Denaun is tired of the negativity here, namely those accusing him of riding Em’s coattails. When not touring, he’s planning on spending more time in Los Angeles, not because he has given up hope; rather, he feels he can help Detroit artists from there.

“I’ve been through beefs all my life,” he says. “I’m tired of all that. I’ll give back by being positive.” He’s nothing if not confident, and knows that he’ll soon be, if he isn’t already, a sought-after producer.

“Right now, I am going to push myself as a producer to the labels,” he says.

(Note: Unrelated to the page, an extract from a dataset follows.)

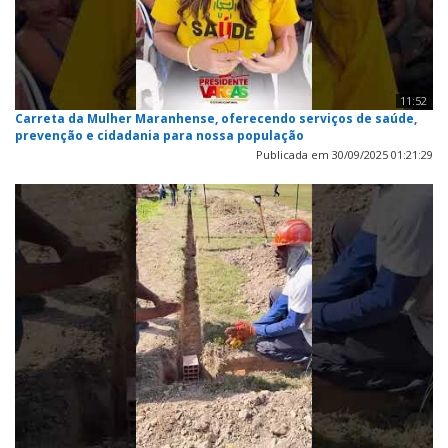
11:52
Carreta da Mulher Maranhense, oferecendo serviços de saúde,
prevenção e cidadania para nossa população
Publicada em 30/09/2025 01:21:29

On his Detroit agenda — outside of D12 — Denaun is finishing a project with Kuniva, tentatively titled The Brigade. He’s looking to work with Guilty Simpson, Paradime, Wasted Youth, female singer Treasure (who is featured on all five of the tracks Denaun produced for Snoop), and others.

On a community level, he’s donated money to Pulaski Elementary School — his old haunt — to rebuild the playground. He’s also hoping to refurbish the park near his family’s old home in the Seven Mile and Hoover area.

As for all the rumors and beefs, Denaun clears it all up. Most of what you have heard or seen, he says, might have happened in some way, shape or form. But it’s all sensationalized by someone, somewhere. D12 doesn’t need to sell records this way, but salaciousness never hurts. It is, after all, good for record sales. In the end, D12 are the ones laughing.


D12 will perform Friday, April 30, at the State Theatre (2115 Woodward Ave., Detroit, 313-961-5450).